THE PROBLEM
Set down exactly the lines that run from the one containing "dining table: none" to the end of the material below, both included, without pictures.
.....
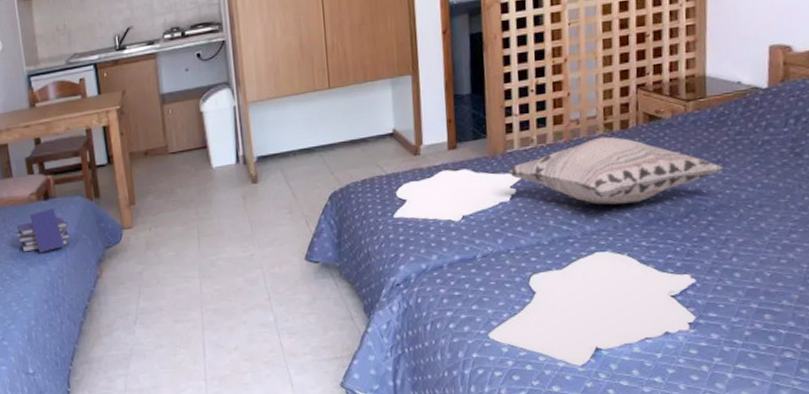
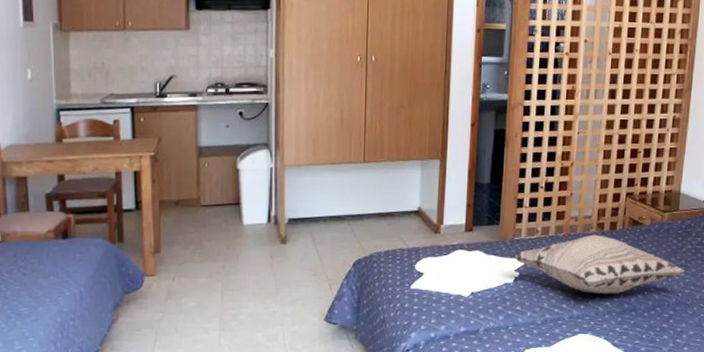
book: present [16,208,70,253] -> none [27,248,87,292]

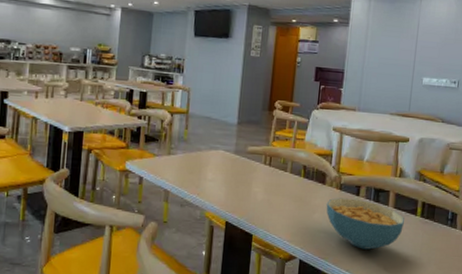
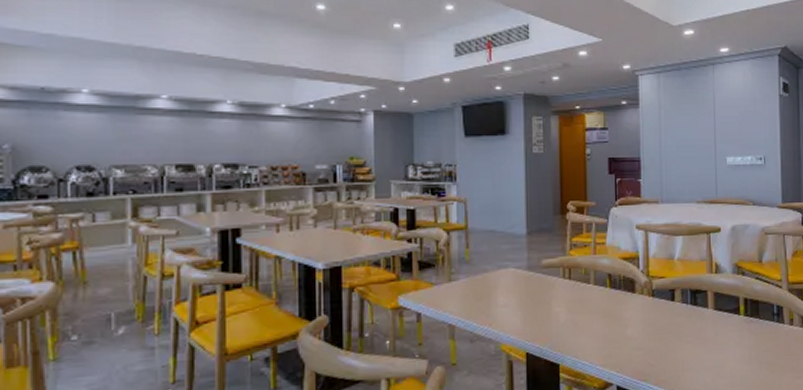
cereal bowl: present [326,197,405,250] -> none [639,304,727,363]

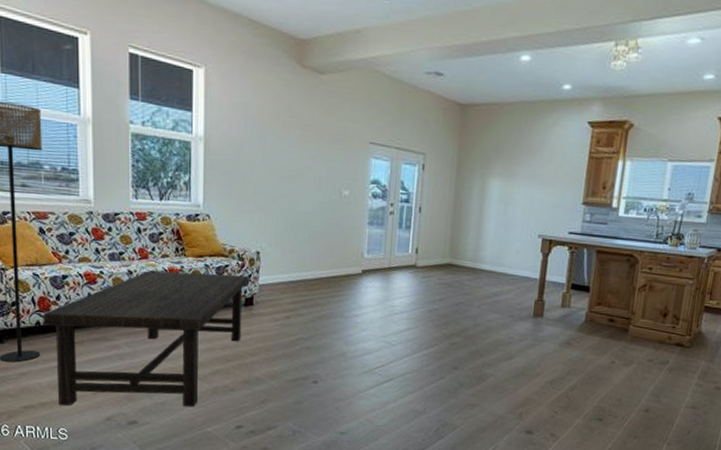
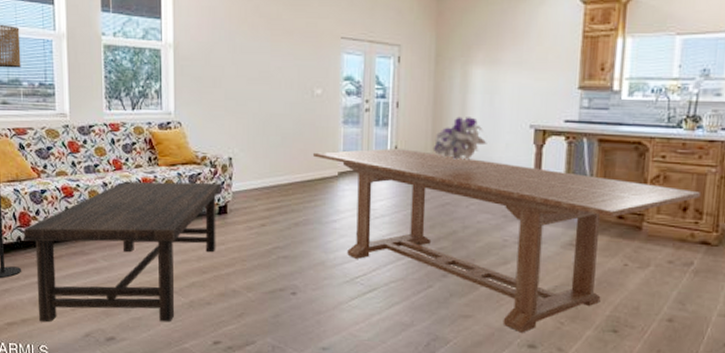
dining table: none [338,249,680,420] -> present [312,148,702,333]
bouquet: none [450,224,500,265] -> present [433,117,488,161]

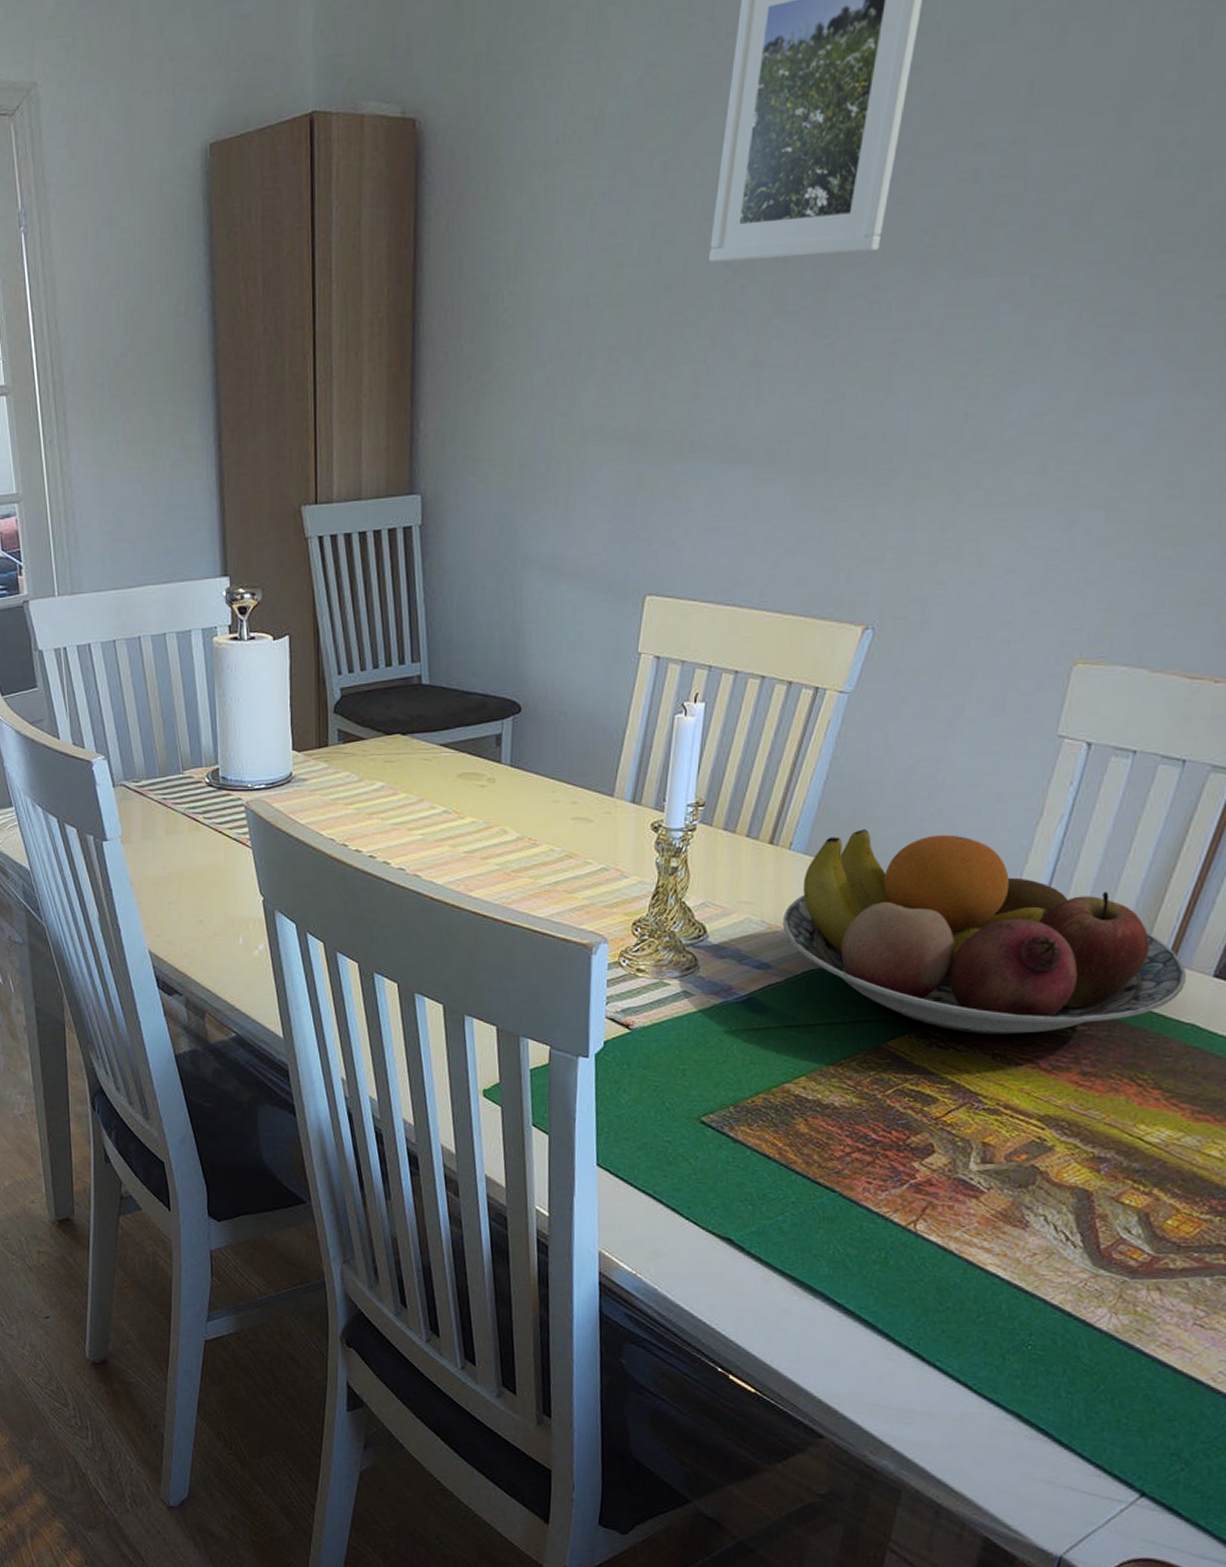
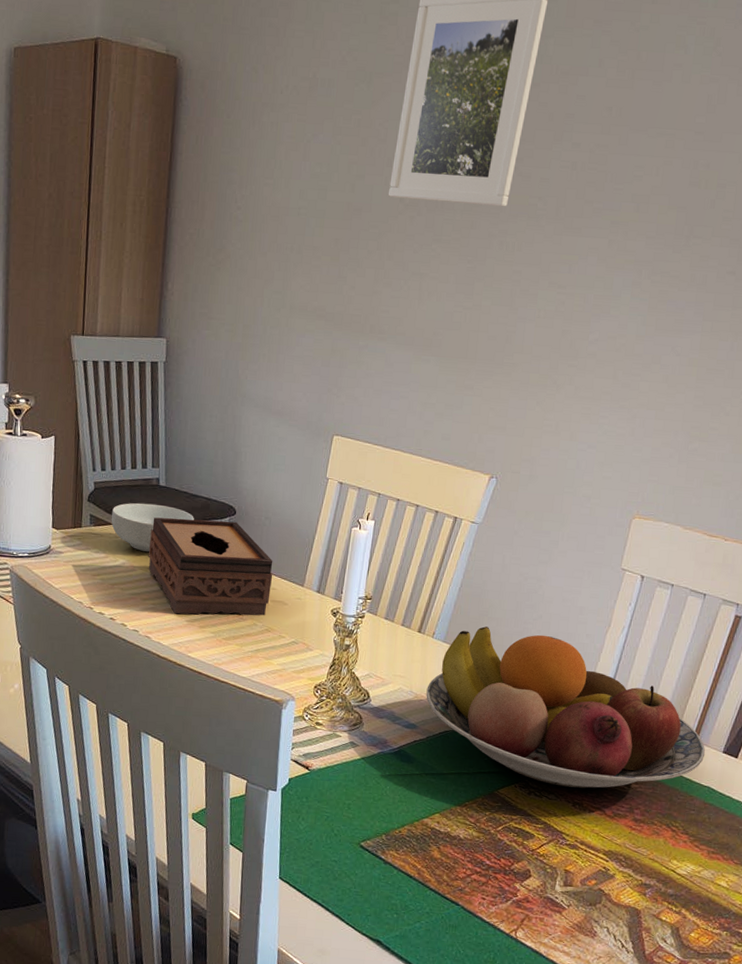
cereal bowl: none [363,708,468,769] -> present [111,503,194,552]
tissue box: none [412,721,573,845] -> present [148,517,273,616]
.....
ANSWER TO THIS TASK
dining table: none [338,249,680,420] -> present [312,148,702,333]
bouquet: none [450,224,500,265] -> present [433,117,488,161]

cereal bowl: none [363,708,468,769] -> present [111,503,194,552]
tissue box: none [412,721,573,845] -> present [148,517,273,616]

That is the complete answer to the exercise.